AI Struggles with Basic Task: Telling Time
Artificial Intelligence Struggles with Time-Telling Tasks
These days, artificial intelligence can generate photorealistic images, write novels, handle your homework, and even predict protein structures. But when it comes to a little thing like telling time, it often trips up. New research reveals this deficiency, as AI systems constantly fail at a basic task like interpreting images of clocks and calendars.
Scientists from Edinburgh University tested the ability of seven well-known multimodal large language models (LLMs) to answer time-related questions based on various images. Their study, currently hosted on the preprint server arXiv, highlights that these LLMs struggle with these basic tasks.
"Interpreting and reasoning about time from visual inputs is crucial for many real-world applications, such as event scheduling, autonomous systems, and more," the researchers wrote in the study. "Despite advancements in multimodal large language models (MLLMs), most work has focused on object detection, image captioning, or scene understanding, leaving temporal inference underexplored."
The team tested OpenAI's GPT-4o and GPT-o1; Google DeepMind's Gemini 2.0; Anthropic's Claude 3.5 Sonnet; Meta's Llama 3.2-11B-Vision-Instruct; Alibaba's Qwen2-VL7B-Instruct; and ModelBest's MiniCPM-V-2.6. They showed them various images of analog clocks and calendars.
For the clock images, the researchers asked the LLMs to identify the time on the clock in the given image. For the calendar images, they posed simple questions like, "What day of the week is New Year's Day?" and more challenging queries such as, "What is the 153rd day of the year?"
"Reading the time on analog clocks and understanding calendar layouts demand fine-grained visual recognition and non-trivial numerical reasoning," the researchers explained.
Overall, the AI systems failed to deliver. They read the time on analog clocks correctly less than 25% of the time. They fumbled with clocks bearing Roman numerals and stylized hands as much as they did with clocks lacking the seconds hand, suggesting that their issues might stem from detecting the hands and interpreting angles on the clock face.
Google's Gemini-2.0 performed the best in the team's clock task, while GPT-o1 achieved 80% accuracy on the calendar task—a result far better than its competitors. Yet, even the most successful MLLM on the calendar task made mistakes about 20% of the time.
"Most people can tell the time and use calendars from an early age. Our findings highlight a significant gap in the ability of AI to carry out what are quite basic skills for people," Rohit Saxena, a co-author of the study and Ph.D. student at the University of Edinburgh's School of Informatics, said in a university statement. "These shortfalls must be addressed if AI systems are to be successfully integrated into time-sensitive, real-world applications."
Despite these shortcomings, AI might still be capable of completing your homework, but it will likely miss its deadlines.
Insights:
Multimodal large language models can analyze images and generate text based on visual content, but interpreting specific time-related visual elements like clocks and calendars requires specialized training data. Fine-tuning the models with task-specific datasets can improve their performance. Potential applications include assisting visually impaired individuals.
- In the future, the development of AI might involve specialized training for interpreting time-related visual elements, such as clocks and calendars, to address the current shortcomings discovered in multimodal large language models.

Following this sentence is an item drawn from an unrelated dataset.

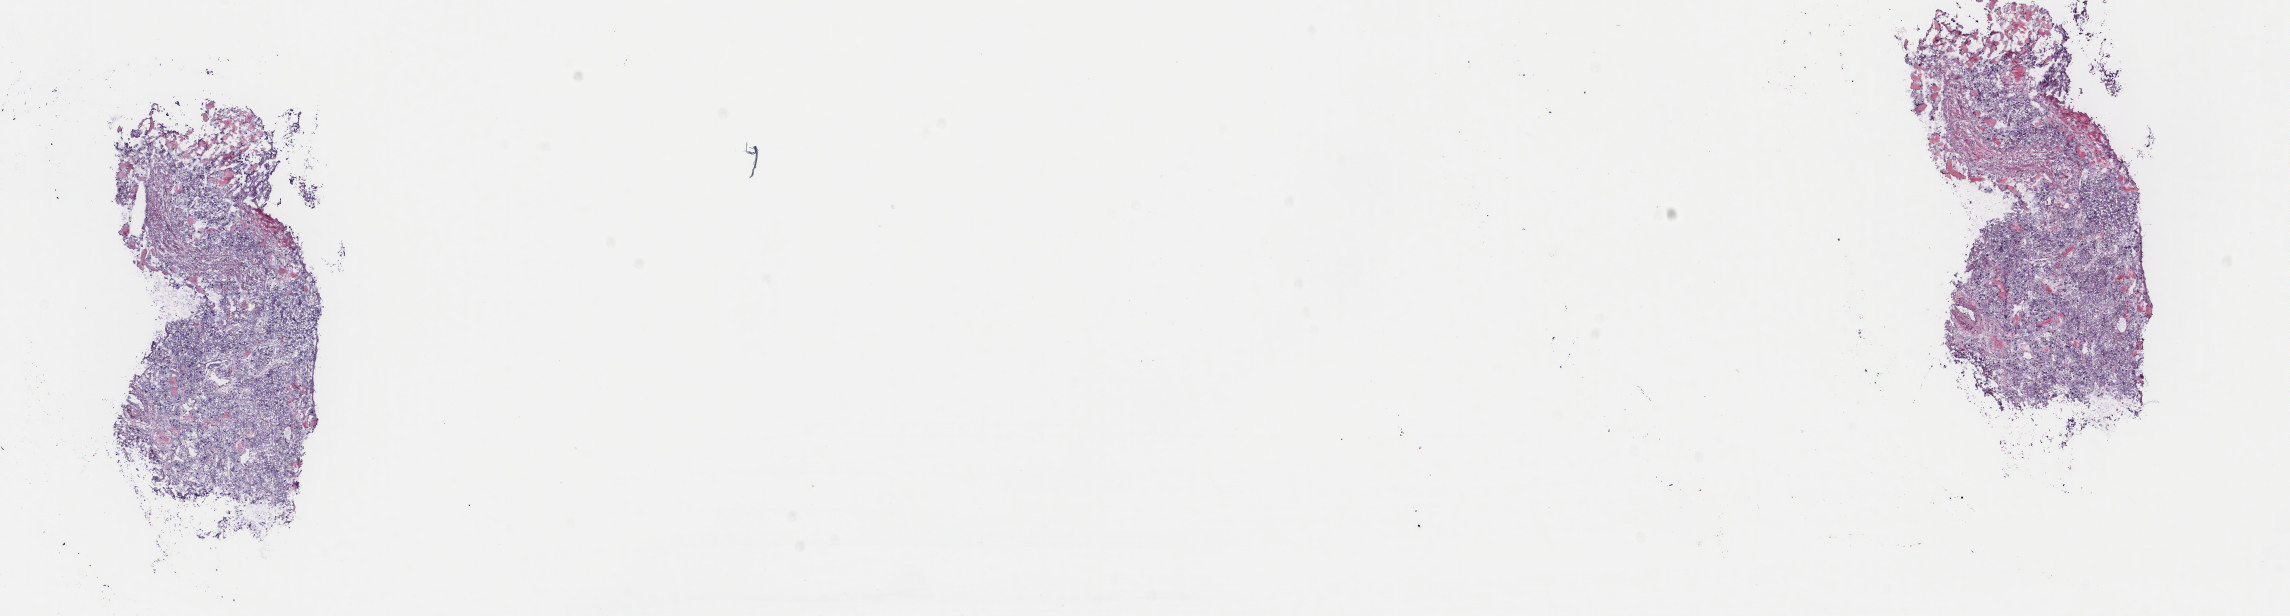
Hematoxylin and eosin (H&E) stained whole-slide image, whole scanned area (about 18.2 x 4.9 mm) shown as a low-resolution overview, frozen section from the top of the tissue portion, sample: primary tumour, adrenal gland. Patient: female, age at initial diagnosis 57 years. Slide review estimates, as recorded: tumour cells 85%, tumour nuclei 100%, normal cells 0%, stromal cells 15%, necrosis 0%. Infiltration values recorded for this section: lymphocyte infiltration 1%, monocyte infiltration 1%, neutrophil infiltration 0%.
Lymph nodes positive (case pathology): 0 of 1 examined. Histologic diagnosis: Pheochromocytoma, malignant.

- Advancements in tech, like artificial intelligence and multimodal large language models (MLLMs), have achieved impressive feats in various tasks, but their ability to interpret time correctly from visual inputs is still underexplored and offers potential for further improvement.
- The forthcoming integration of AI systems into time-sensitive, real-world applications may encounter hurdles due to their inability to accurately tell time, as was highlighted in a recent study examining the performance of various MLLMs on clock and calendar tasks.
- Protein structures can be predicted by AI, but their ability to understand and interpret simple visual elements, such as clocks and calendars, often proves challenging, demonstrating a significant gap between the AI's capabilities and the tasks that humans are commonly able to accomplish with ease.